→ TEXT SEGMENT
========================================================================

Kemelmajer was a tenured professor of civil law at the School of Law of the National University of Cuyo. She taught private law at the university's School of Economic Sciences. She also taught postgraduate courses at universities in various European and Latin American countries. She was a contracted professor at the University I, II, X and XII of Paris, Genoa and Bologna. She was a professor of the Master in Bioethics and Law at the University of Barcelona, where she held membership in the university's Observatory of Bioethics and Law.

Kemelmajer was a member of the drafting commission of the updated Commercial and Civil Codes of Argentina, which have been in force since 2015. She was also part of a study commission for the unification of procedural norms for UNIDROIT and a UNESCO group on the precautionary principle. Kemelmajer is a member of the Scientific Committee of the International Union of Judicial Officers and the National Committee for Ethics in Science and Technology.

Kemelmajer has published dozens of books and more than 400 monographic articles. She has also conducted training courses for judges in Argentina and other Latin American countries.

========================================================================

→ EXERCISE DESCRIPTION
Extract the portion of the Kemelmajer biography from "Kemelmajer has published" to "other Latin American countries.". Draw only on the Kemelmajer biography and bring in nothing from elsewhere.

(Stored entries)
========================================================================

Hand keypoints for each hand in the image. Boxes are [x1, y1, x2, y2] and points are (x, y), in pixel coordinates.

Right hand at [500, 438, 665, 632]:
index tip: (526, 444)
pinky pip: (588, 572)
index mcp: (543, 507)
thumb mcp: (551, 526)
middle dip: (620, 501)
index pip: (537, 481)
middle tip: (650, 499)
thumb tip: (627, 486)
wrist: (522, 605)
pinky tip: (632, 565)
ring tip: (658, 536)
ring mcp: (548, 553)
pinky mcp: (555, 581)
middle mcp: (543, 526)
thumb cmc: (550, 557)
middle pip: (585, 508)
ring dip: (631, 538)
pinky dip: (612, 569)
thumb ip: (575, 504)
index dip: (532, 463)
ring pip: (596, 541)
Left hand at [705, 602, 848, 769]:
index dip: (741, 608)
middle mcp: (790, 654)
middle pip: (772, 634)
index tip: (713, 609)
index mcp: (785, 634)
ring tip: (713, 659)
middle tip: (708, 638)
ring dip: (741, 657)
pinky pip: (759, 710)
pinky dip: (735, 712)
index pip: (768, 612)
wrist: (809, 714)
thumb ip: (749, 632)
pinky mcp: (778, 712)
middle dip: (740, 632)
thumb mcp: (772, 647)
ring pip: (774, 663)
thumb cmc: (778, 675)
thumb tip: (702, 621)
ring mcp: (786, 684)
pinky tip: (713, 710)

========================================================================

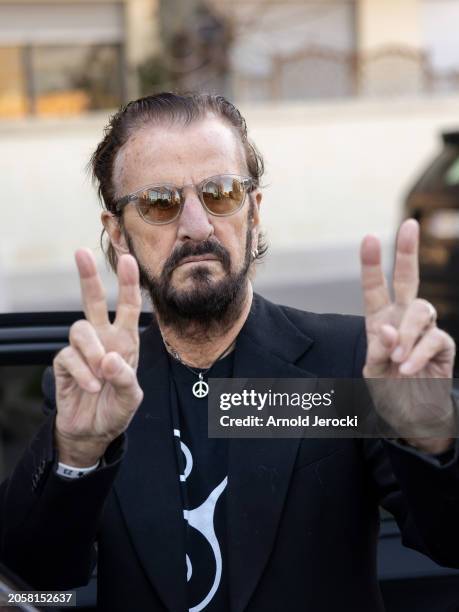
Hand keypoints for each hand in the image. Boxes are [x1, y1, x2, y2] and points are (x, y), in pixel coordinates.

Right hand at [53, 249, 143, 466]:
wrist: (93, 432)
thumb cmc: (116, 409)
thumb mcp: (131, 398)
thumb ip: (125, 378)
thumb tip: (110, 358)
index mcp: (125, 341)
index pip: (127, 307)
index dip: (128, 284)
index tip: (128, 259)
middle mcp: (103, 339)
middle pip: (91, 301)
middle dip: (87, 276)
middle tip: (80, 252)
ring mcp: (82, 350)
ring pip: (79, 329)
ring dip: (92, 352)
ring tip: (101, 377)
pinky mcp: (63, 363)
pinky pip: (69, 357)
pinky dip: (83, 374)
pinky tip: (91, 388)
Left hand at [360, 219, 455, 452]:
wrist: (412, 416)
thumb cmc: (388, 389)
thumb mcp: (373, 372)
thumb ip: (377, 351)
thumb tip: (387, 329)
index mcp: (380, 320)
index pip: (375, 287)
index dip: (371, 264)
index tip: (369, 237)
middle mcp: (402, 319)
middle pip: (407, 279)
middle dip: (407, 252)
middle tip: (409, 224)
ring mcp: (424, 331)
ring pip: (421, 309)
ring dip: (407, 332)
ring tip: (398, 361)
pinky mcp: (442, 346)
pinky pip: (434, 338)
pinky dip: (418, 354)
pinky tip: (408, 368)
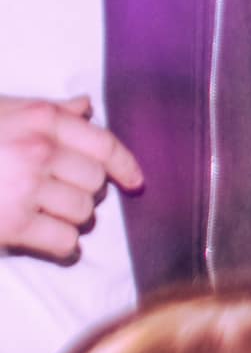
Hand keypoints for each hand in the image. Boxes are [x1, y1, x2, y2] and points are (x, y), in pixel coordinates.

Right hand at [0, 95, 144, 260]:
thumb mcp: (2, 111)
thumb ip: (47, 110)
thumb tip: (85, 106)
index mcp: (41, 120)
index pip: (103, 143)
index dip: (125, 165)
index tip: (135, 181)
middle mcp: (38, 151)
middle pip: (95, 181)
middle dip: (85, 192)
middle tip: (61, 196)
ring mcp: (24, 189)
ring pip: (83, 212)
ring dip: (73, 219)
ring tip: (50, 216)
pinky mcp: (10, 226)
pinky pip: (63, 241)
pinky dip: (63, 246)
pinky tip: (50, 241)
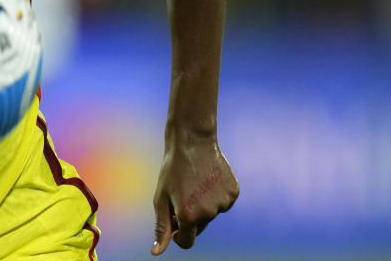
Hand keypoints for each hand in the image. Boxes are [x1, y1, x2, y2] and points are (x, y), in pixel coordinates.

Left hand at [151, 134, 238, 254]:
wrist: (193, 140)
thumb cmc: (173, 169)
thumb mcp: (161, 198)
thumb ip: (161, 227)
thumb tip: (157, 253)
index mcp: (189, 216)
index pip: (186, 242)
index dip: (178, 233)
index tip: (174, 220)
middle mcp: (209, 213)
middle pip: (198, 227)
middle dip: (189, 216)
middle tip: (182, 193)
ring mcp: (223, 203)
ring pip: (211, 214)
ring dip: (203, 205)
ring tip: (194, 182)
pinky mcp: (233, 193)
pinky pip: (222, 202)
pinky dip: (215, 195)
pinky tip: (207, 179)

========================================================================

→ OUTPUT OF THE EXERCISE
Kemelmajer has published dozens of books and more than 400 monographic articles. She has also conducted training courses for judges in Argentina and other Latin American countries.